OBJECTIVE: To evaluate the ability of Aorta-Lesion-Attenuation Difference (ALAD) to differentiate malignant renal tumors from renal oncocytomas. METHODS: A retrospective review of preoperative computed tomography (CT) scans and surgical pathology was performed on patients undergoing partial nephrectomy for small, solid renal masses. ALAD was calculated by measuring the difference in Hounsfield units (HU) between the aorta and the lesion of interest on the same image slice on preoperative CT scan. The discriminative ability of ALAD to differentiate malignant pathology from oncocytoma was evaluated by sensitivity, specificity, positive predictive value (PPV), negative predictive value (NPV), and area under curve (AUC) using receiver operating characteristic analysis.

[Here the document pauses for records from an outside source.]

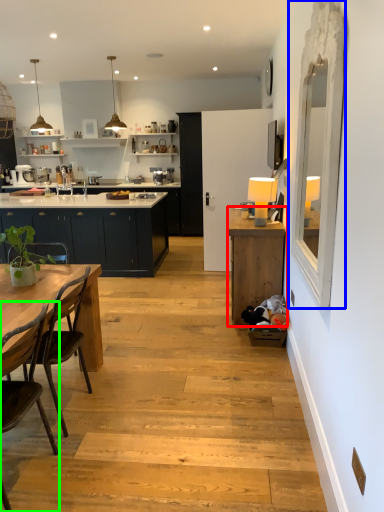
Question: Which object is positioned closest to cabinetry (highlighted by a red box)? Select from glass door (highlighted by a blue box) and chair (highlighted by a green box).

Choices:
 (A) glass door
 (B) chair

Answer: (A)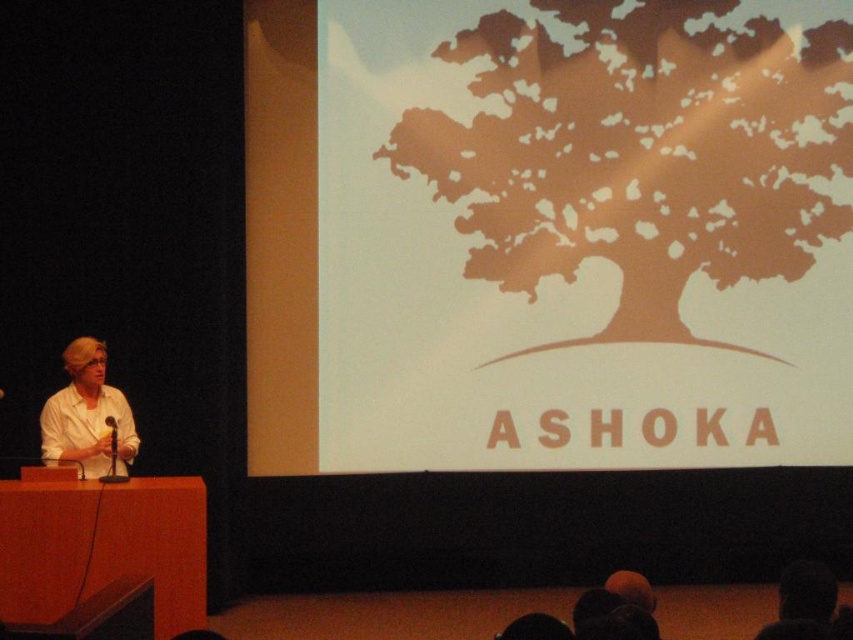
You are an event coordinator setting up the presentation room. You need to ensure that the white matte shirt at left and the black matte microphone at left are visible to the audience. Based on their positions, which one is more likely to be in the line of sight of the audience?

The white matte shirt at left is located above the black matte microphone at left, so the shirt is more likely to be in the line of sight of the audience as it is positioned higher up.

Based on the photo, you are sitting in the audience of a presentation and notice two points marked on the screen. One is at coordinate point (805,90) and the other is at point (105,461). Which point appears closer to you?

Point (805,90) is further to the viewer than point (105,461), so the point at (105,461) appears closer to you.

You are an event organizer setting up the presentation room. You need to ensure that the brown paper tree at upper center and the white matte shirt at left are visible to the audience. Based on their sizes, which object will appear larger to the audience?

The brown paper tree at upper center will appear larger to the audience because it is taller than the white matte shirt at left.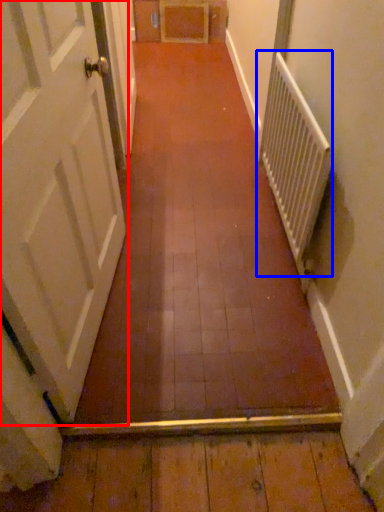
Question: Which of the following is the farthest to the observer, door (highlighted by a red box) or radiator (highlighted by a blue box)?

Choices:
 (A) door
 (B) radiator

Answer: (B)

RESULTS: A total of 227 preoperative CT scans and corresponding pathology reports were reviewed. ALAD values were calculated during the excretory and nephrographic phases. Nephrographic ALAD was able to differentiate malignant pathology from oncocytoma using a HU threshold of 24 with a sensitivity of 84%, specificity of 86%, PPV of 98%, and NPV of 33%. The AUC for malignant pathology vs oncocytoma was 0.86 (95% confidence intervals 0.77-0.96). Nephrographic ALAD was able to differentiate chromophobe renal cell carcinoma (RCC) from oncocytoma using a HU threshold of 24 with a sensitivity of 100%, specificity of 86%, PPV of 75%, and NPV of 100%. The AUC for chromophobe RCC vs oncocytoma was 0.98 (95% confidence intervals 0.91-1.00). CONCLUSION: ALAD discriminates well between chromophobe RCC and oncocytoma, which may aid in the management of patients with indeterminate diagnoses of oncocytic neoplasm on diagnostic needle biopsy. Further validation of ALAD will be necessary prior to routine use in clinical practice.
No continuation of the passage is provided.